Catheter-Based Testing

What is it for?

Many tests that assess function of the heart and blood vessels can be accomplished with noninvasive cardiovascular imaging techniques. For other cases, a catheter (thin tube) is used to check the pumping of the heart, the function of valves, blood flow and blood pressure.

How is it done?

A local anesthetic is administered, and a small catheter is then inserted into a blood vessel in the arm or leg and guided toward the area to be examined. Mild sedation is given prior to the procedure.

Angiogram
An angiogram provides a picture of blood flow inside an artery. General angiograms are used to evaluate the arteries in the arms, legs, chest or abdomen. Special angiograms examine the arteries near the heart (coronary angiogram), lungs (pulmonary angiogram), brain (cerebral angiogram) and aorta (aortogram). An iodine compound (a colorless liquid dye) is injected through the catheter. While using X-ray, motion pictures are made as the dye travels through the arteries.

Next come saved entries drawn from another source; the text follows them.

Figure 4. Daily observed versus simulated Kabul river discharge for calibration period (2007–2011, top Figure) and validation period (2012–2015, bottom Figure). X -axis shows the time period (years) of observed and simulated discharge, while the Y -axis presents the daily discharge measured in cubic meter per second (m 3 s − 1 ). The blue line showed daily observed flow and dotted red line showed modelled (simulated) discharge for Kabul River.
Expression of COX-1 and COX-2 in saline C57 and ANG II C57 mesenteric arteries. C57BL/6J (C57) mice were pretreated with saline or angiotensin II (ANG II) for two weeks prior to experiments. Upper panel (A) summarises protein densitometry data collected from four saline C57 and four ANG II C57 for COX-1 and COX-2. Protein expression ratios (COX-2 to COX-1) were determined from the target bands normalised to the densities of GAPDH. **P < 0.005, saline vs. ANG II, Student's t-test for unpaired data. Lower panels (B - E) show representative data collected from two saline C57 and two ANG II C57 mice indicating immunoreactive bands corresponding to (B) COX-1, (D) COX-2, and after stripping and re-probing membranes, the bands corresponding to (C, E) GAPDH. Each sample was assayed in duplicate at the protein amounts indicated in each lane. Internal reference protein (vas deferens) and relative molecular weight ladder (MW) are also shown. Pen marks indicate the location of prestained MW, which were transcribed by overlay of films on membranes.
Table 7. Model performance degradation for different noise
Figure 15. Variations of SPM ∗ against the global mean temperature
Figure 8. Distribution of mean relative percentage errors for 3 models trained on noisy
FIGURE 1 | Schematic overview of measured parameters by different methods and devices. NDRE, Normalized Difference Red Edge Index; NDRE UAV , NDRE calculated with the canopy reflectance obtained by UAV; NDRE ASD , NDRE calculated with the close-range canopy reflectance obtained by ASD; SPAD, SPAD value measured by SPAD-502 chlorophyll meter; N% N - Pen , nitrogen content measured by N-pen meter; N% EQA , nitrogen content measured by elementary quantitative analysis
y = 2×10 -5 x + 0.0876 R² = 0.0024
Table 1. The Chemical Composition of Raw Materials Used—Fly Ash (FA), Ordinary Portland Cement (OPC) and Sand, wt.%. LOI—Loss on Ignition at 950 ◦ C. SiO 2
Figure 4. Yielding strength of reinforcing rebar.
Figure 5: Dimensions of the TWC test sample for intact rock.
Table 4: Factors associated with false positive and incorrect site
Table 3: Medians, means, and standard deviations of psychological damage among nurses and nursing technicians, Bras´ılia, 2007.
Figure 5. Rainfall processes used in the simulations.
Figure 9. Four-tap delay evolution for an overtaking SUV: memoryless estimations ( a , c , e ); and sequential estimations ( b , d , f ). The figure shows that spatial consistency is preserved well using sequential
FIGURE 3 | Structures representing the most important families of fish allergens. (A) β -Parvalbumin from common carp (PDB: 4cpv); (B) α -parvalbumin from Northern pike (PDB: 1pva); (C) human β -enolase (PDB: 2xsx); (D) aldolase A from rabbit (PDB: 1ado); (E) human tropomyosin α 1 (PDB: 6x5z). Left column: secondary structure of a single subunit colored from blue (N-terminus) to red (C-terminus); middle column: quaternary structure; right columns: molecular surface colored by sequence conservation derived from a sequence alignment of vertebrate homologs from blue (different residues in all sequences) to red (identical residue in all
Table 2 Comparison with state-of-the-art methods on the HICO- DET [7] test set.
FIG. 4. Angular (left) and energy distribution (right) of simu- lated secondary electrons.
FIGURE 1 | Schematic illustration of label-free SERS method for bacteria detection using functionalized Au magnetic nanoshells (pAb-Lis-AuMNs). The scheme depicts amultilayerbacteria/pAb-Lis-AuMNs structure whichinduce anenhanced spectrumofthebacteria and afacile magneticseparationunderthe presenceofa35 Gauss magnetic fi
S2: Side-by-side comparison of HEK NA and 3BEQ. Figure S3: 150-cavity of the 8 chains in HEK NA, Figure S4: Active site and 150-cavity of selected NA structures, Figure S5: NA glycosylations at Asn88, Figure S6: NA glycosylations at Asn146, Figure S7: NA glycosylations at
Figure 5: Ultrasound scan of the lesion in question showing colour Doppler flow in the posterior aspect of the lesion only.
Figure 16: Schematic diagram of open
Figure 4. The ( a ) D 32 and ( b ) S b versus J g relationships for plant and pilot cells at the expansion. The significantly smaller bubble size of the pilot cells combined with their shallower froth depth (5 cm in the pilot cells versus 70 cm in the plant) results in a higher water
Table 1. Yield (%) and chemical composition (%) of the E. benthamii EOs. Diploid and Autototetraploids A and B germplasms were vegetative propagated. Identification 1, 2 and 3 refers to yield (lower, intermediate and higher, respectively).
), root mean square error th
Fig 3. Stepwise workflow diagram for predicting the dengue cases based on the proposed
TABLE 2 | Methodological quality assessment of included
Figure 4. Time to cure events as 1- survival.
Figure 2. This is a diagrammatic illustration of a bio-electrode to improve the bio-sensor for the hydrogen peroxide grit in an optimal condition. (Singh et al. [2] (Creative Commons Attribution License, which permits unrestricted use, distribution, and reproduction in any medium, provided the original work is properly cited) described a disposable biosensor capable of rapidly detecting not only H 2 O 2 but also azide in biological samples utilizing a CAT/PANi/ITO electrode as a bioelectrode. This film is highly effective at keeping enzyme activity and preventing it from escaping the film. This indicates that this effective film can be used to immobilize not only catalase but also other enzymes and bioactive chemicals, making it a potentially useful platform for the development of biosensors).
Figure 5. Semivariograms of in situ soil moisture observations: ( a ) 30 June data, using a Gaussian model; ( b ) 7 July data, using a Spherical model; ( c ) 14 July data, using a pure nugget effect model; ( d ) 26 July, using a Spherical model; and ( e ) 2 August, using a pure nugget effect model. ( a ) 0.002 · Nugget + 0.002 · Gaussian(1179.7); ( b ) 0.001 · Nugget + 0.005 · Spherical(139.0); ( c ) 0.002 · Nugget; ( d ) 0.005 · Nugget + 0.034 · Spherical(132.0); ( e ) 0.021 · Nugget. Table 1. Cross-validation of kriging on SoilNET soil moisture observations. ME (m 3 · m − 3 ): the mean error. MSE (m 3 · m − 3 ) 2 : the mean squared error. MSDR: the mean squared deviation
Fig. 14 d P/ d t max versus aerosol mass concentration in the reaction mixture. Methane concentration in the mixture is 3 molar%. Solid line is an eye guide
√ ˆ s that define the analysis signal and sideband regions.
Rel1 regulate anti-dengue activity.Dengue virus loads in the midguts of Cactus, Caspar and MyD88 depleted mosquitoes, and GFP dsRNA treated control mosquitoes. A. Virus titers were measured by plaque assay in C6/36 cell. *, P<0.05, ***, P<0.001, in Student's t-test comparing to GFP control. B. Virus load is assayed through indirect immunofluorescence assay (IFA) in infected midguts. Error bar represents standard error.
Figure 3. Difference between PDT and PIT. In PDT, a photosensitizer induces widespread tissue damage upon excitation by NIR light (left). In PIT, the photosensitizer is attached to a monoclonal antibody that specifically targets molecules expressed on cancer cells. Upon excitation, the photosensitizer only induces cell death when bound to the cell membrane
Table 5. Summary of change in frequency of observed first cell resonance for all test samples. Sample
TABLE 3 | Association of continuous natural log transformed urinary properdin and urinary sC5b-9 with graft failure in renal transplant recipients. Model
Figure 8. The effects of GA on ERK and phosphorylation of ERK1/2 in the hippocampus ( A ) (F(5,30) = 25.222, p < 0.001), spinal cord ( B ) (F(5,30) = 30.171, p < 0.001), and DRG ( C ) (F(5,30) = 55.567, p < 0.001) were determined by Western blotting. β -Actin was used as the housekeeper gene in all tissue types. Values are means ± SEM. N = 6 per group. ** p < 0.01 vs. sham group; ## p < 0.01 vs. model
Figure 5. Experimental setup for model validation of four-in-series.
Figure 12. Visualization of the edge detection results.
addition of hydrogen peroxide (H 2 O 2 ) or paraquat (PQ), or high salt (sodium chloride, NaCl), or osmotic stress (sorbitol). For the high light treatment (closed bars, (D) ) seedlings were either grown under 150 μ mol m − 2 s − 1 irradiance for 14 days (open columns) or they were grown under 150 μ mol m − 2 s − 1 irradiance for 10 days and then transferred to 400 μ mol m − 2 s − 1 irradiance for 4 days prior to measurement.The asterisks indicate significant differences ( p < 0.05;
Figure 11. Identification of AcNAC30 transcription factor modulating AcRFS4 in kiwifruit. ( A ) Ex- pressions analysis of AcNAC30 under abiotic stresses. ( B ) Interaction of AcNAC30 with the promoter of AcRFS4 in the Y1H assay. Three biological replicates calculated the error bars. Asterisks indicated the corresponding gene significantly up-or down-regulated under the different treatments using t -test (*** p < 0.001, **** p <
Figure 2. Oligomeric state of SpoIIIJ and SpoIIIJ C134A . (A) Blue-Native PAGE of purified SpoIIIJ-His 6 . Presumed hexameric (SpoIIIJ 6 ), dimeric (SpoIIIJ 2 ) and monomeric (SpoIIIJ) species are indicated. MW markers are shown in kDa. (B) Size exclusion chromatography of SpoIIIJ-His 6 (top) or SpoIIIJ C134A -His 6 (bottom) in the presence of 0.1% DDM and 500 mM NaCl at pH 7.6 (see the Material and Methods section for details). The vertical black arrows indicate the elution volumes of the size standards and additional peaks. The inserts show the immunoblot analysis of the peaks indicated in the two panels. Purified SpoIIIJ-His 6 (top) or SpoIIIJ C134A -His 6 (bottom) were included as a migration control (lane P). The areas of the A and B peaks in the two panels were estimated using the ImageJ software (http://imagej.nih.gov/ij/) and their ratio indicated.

Fractional Flow Reserve (FFR)
Fractional Flow Reserve is a technique that measures a change in pressure. It evaluates the amount of blood flow that is lost because of a narrowing in your artery. A catheter with a tiny sensor on the tip is inserted into the artery and blood pressure and blood flow readings are taken.

Optical Coherence Tomography (OCT)
Optical Coherence Tomorgraphy is a technology that provides live, high-resolution images of the inside walls of the artery. This technique uses harmless low-frequency light and can provide detailed images without the use of radiation.

Intravascular Ultrasound (IVUS)
A
catheter containing a tiny ultrasound camera is guided into the artery to provide a picture of the location and extent of the fatty deposits (plaque). This procedure may be done  in conjunction with a coronary angiogram and typically adds 5 to 10 minutes to the procedure.

What happens after the test?

Information taken from the test will help the doctors decide if further treatment is necessary. Blocked arteries are sometimes treated with medicines, but other treatment options may include angioplasty or coronary artery bypass surgery.